What is going on? Here are some items that may help.
- The source file is compiled using the following command:
[root@ip-10-17-160-40 bq-gpu]# nvcc -arch=compute_20 -DNUMTHREADS=1024 bug1.cu
-
The machine is Tesla M2050 (verified using cudaGetDeviceProperties).
-
The operating system is:
[root@ip-10-17-160-40 bq-gpu]# cat /etc/issue
CentOS release 5.5 (Final)
Kernel \r on an \m
- I have included a part of the ptx for the buggy version (the one with 4.0/(2.0*i+1.0)):
$Lt_0_2562:
//<loop> Loop body line 16, nesting depth: 1, estimated iterations: unknown
.loc 27 17 0
cvt.rn.f64.s64 %fd2, %rd2;
mov.f64 %fd3, 0d4010000000000000; // 4
add.f64 %fd4, %fd2, %fd2;
mov.f64 %fd5, 0d3ff0000000000000; // 1
add.f64 %fd6, %fd4, %fd5;
div.rn.f64 %fd7, %fd3, %fd6;
add.f64 %fd1, %fd1, %fd7;
cvt.s64.s32 %rd4, %r7;
add.s64 %rd2, %rd4, %rd2;
setp.lt.s64 %p2, %rd2, %rd3;
@%p2 bra $Lt_0_2562;
It looks fine.
- If you have an M2050 machine, I would like to know if you can reproduce this behavior. If not, for $5 you can reproduce it using a GPU cluster on Amazon EC2. I have attached a zip folder that has the source, the ptx for the two cases, as well as the compilation command.

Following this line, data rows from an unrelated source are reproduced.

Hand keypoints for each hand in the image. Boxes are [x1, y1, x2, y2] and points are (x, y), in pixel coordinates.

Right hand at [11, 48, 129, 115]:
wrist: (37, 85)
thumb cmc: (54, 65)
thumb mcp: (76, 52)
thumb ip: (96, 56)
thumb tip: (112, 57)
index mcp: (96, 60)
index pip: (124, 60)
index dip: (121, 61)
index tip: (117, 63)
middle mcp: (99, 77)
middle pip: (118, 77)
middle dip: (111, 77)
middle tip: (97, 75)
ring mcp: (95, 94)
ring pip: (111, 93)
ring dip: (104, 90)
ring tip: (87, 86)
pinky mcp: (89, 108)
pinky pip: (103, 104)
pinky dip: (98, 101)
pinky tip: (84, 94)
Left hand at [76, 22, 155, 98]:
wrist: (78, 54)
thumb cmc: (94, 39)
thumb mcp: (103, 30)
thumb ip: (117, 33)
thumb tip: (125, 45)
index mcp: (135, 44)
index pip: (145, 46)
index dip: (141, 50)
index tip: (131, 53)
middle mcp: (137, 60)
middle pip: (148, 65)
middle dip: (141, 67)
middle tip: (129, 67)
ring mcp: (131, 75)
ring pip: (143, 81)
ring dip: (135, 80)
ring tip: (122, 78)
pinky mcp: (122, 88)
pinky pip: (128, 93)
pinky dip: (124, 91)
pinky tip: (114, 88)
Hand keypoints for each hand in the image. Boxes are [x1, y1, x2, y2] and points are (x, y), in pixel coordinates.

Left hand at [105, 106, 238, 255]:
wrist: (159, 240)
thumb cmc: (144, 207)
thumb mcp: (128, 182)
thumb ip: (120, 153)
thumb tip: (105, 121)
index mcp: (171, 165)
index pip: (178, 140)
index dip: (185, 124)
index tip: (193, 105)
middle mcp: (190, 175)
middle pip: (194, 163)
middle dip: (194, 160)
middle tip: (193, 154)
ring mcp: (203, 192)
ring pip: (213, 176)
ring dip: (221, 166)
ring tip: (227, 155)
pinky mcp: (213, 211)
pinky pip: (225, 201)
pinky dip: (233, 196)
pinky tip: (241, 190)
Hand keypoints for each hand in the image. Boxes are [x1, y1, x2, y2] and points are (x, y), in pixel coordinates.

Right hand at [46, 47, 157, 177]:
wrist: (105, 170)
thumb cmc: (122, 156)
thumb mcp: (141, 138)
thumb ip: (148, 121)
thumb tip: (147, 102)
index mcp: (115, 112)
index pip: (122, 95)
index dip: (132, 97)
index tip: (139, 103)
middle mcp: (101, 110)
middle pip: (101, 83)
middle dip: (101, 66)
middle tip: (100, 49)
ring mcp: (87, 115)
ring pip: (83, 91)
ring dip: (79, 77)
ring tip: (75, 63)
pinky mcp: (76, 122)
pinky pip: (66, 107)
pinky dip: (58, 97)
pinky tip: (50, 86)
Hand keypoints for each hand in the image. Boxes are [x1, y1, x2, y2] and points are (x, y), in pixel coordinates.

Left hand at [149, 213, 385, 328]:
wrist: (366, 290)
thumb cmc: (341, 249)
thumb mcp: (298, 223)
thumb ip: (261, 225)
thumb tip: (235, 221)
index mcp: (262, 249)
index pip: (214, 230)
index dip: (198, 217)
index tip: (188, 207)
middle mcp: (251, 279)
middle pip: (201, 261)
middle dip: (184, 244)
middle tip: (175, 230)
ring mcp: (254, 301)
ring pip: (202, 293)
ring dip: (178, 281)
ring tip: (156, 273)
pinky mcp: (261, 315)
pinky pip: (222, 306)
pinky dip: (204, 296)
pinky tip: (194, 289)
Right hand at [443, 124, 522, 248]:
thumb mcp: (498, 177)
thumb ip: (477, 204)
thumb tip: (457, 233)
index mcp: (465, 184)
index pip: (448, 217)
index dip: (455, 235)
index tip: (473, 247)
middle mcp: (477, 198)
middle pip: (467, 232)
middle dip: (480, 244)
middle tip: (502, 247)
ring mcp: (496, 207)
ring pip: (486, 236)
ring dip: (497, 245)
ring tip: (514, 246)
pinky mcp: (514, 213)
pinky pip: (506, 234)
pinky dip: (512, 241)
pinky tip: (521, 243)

On EC2, there are two ways you can reproduce this behavior. First you can put nvcc on your path, set LD_LIBRARY_PATH appropriately, “yum install gcc-c++” to get c++ and then use the compilation commands.
Second, you can follow the instructions in README that ask you to update the kernel and install the device driver. The device driver installation gives an error about something glx missing, but goes through to completion. Then if you like you can run the CUDA toolkit installer (version 3.1).
It makes no difference which way you do it. The strange behavior will occur.
I would greatly appreciate help in resolving this issue.